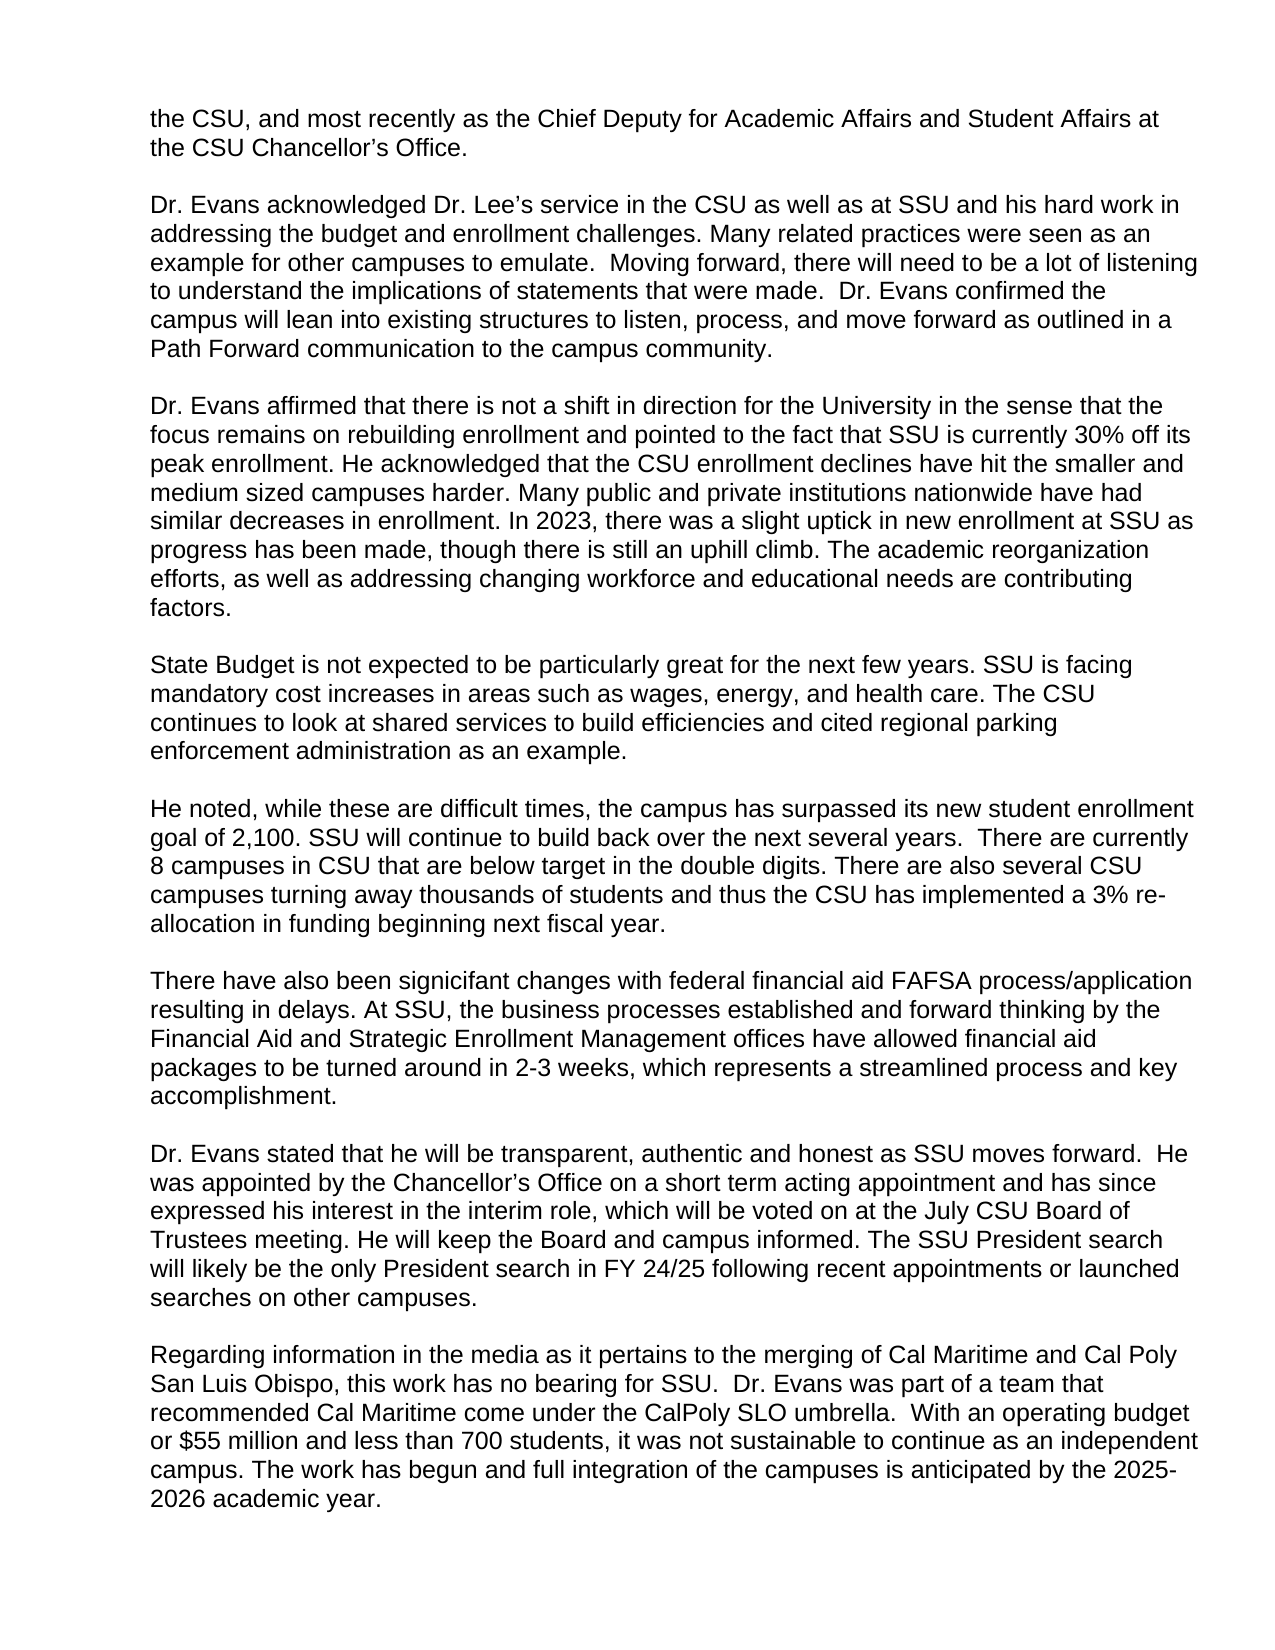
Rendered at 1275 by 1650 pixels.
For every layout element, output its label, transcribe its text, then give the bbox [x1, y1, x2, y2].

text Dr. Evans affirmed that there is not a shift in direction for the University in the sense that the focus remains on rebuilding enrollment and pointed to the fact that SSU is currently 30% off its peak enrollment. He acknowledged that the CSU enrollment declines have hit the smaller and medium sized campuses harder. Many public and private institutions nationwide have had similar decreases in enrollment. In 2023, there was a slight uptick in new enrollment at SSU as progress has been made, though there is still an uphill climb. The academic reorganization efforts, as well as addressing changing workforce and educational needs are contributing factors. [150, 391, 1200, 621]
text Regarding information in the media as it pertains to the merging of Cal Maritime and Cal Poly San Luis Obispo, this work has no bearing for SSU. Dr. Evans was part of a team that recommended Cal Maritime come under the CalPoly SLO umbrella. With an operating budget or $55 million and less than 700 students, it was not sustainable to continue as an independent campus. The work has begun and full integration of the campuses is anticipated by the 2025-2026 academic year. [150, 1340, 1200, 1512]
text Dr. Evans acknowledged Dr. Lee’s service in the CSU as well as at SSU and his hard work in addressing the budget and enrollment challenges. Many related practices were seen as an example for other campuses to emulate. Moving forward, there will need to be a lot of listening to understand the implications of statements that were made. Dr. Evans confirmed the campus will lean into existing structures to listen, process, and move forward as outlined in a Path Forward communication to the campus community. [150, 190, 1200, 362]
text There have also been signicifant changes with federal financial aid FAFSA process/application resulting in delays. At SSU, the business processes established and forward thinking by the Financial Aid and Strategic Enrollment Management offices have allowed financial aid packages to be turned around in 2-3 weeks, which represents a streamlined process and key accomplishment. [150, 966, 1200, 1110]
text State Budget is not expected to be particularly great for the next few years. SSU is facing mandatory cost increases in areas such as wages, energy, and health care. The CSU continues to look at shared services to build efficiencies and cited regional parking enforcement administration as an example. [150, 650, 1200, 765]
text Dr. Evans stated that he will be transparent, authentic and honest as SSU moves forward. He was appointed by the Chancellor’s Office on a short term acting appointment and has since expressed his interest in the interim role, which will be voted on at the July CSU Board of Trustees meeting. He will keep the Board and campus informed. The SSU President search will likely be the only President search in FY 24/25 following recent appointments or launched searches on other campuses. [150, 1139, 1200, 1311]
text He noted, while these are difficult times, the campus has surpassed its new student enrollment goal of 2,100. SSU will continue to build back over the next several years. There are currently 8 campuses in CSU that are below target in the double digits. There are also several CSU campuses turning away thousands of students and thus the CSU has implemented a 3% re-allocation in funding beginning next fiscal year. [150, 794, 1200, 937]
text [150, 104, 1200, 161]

※ ※ ※

- [Assignment]: For the listing above, state how many lines hold the string "which", giving the number alone.

- [Problem solution]: 2